*Required work*
Write out the lines below exactly, beginning at the one with "Groupe Hospitalier Avicenne-Jean" and stopping after the one with "PET/CT scan"; the pictures are not copied.

*Dataset records*

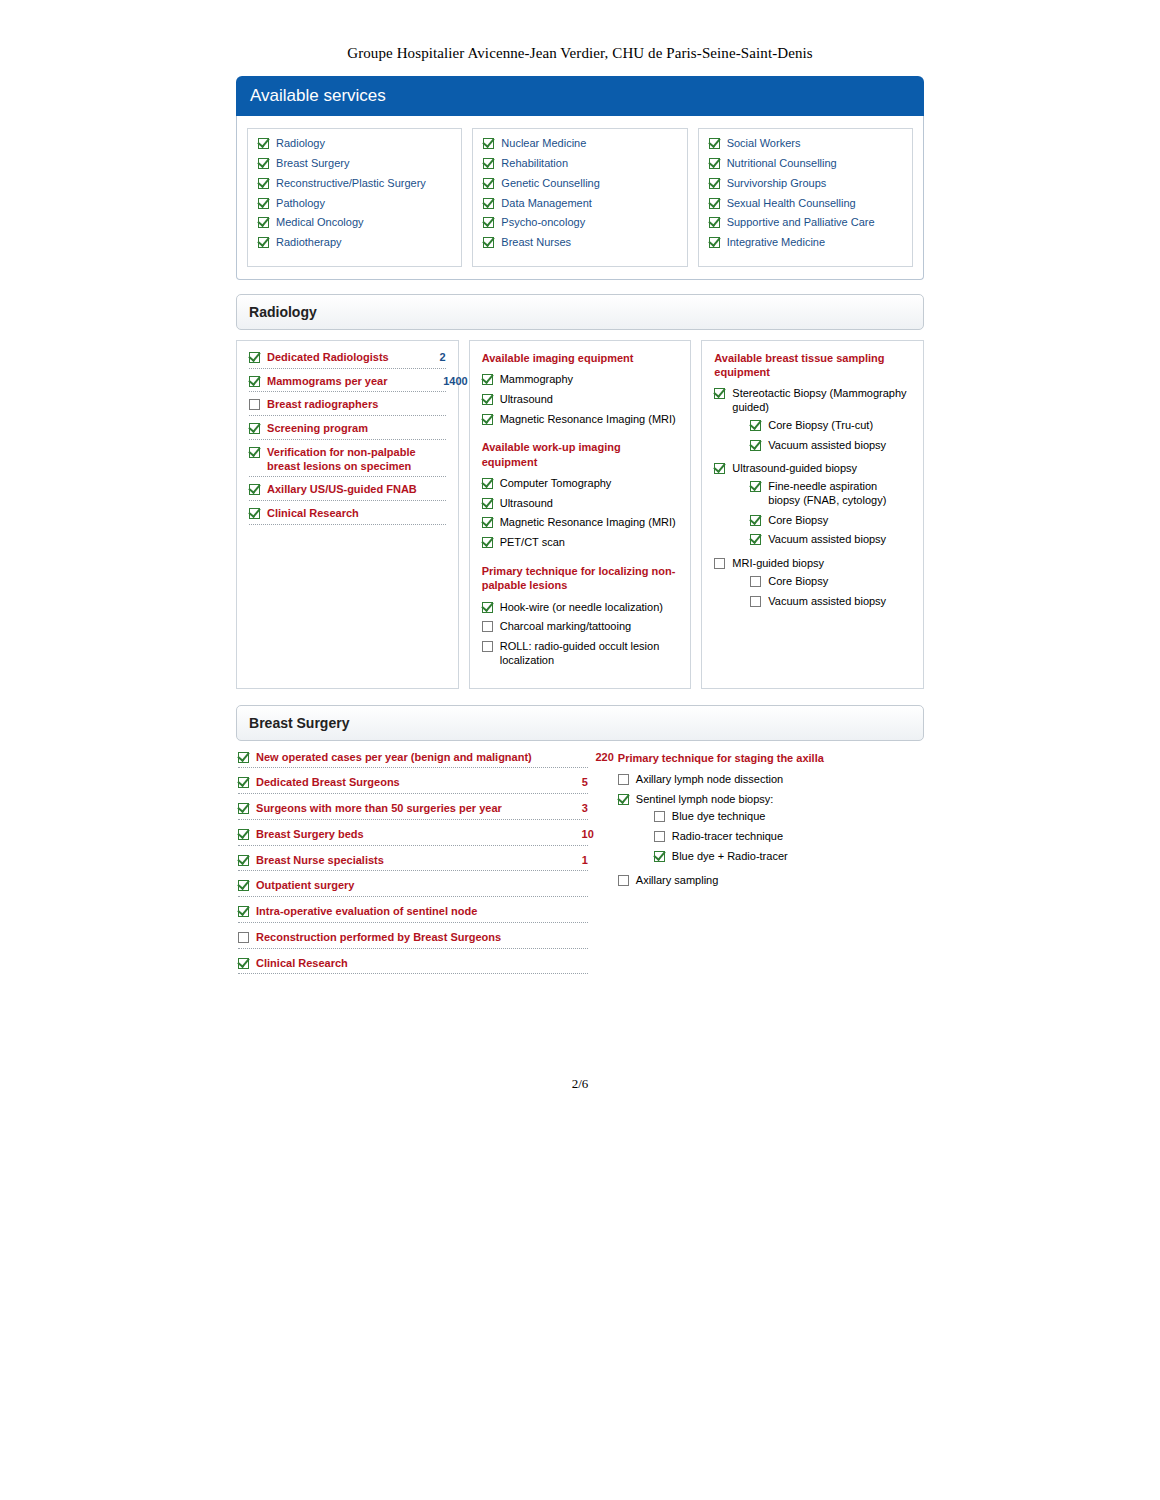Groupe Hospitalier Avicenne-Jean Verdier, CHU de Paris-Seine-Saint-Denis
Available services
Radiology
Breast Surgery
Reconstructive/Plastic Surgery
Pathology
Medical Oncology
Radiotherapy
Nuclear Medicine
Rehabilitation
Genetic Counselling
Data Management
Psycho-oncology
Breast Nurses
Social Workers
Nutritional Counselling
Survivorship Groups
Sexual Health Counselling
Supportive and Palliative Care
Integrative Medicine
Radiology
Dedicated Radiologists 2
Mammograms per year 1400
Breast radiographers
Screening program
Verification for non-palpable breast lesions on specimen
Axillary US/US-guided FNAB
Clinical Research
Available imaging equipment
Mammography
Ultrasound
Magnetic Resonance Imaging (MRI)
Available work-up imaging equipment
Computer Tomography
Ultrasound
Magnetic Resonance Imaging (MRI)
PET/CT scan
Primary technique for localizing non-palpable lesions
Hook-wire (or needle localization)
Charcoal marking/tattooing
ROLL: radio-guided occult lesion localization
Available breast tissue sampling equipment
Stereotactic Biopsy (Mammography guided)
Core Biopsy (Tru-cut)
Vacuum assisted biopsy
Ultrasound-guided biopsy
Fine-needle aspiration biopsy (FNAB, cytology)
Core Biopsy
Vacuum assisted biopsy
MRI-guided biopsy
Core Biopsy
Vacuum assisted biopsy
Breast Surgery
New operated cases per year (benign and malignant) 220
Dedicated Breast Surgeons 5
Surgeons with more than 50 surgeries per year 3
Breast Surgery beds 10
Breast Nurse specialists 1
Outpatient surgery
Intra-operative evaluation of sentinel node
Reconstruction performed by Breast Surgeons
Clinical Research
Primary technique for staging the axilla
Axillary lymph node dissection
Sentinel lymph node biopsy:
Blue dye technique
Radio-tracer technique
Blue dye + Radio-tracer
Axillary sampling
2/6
---
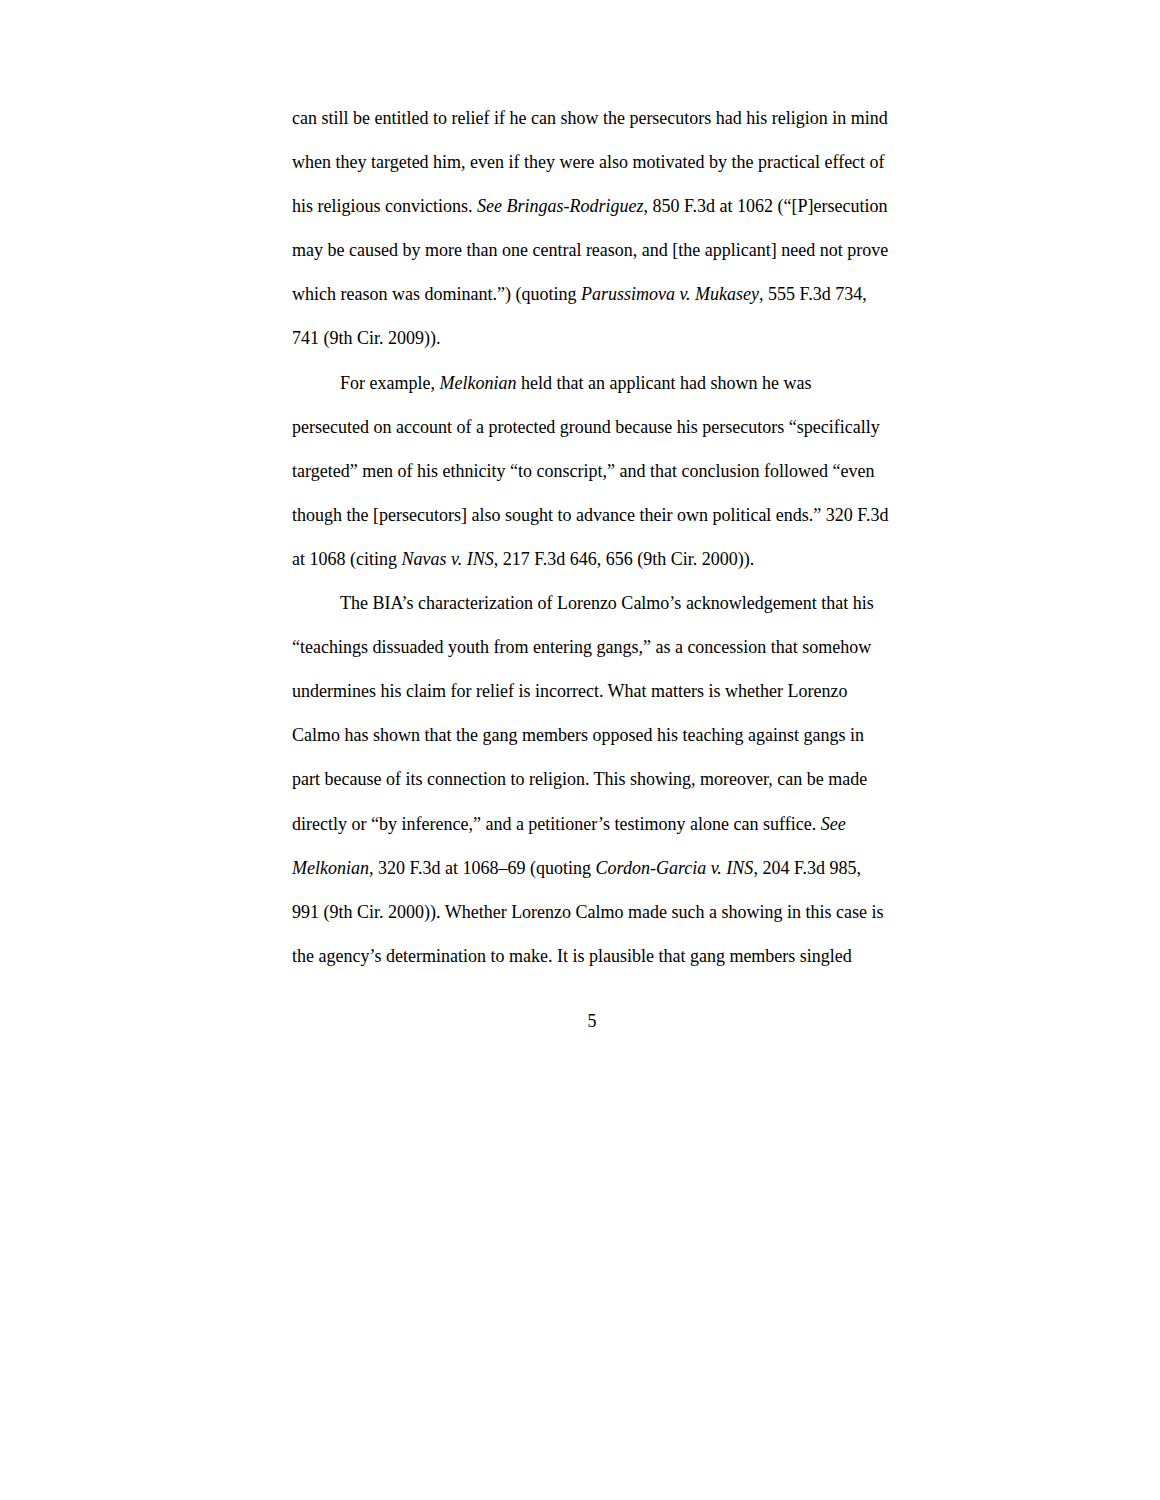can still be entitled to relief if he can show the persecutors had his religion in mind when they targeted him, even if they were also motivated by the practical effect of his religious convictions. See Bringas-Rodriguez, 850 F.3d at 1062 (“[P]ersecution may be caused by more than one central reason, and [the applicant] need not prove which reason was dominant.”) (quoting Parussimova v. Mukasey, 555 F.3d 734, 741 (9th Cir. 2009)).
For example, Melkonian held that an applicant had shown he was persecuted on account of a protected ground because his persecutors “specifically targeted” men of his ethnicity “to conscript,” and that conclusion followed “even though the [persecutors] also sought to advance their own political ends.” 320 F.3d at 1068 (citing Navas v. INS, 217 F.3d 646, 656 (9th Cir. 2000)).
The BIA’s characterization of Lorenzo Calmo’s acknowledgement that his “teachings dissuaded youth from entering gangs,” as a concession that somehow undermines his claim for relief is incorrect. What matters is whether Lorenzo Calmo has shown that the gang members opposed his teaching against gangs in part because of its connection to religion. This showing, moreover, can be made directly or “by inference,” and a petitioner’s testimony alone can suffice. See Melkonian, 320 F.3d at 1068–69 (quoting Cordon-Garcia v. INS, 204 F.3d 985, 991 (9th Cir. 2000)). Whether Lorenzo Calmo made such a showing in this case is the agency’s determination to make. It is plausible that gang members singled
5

*Solution*
Groupe Hospitalier Avicenne-Jean Verdier, CHU de Paris-Seine-Saint-Denis
Available services
Radiology
Breast Surgery
Reconstructive/Plastic Surgery
Pathology
Medical Oncology
Radiotherapy
Nuclear Medicine
Rehabilitation
Genetic Counselling
Data Management
Psycho-oncology
Breast Nurses
Social Workers
Nutritional Counselling
Survivorship Groups
Sexual Health Counselling
Supportive and Palliative Care
Integrative Medicine
Radiology
Dedicated Radiologists 2
Mammograms per year 1400
Breast radiographers
Screening program
Verification for non-palpable breast lesions on specimen
Axillary US/US-guided FNAB
Clinical Research
Available imaging equipment
Mammography
Ultrasound
Magnetic Resonance Imaging (MRI)
Available work-up imaging equipment
Computer Tomography
Ultrasound
Magnetic Resonance Imaging (MRI)
PET/CT scan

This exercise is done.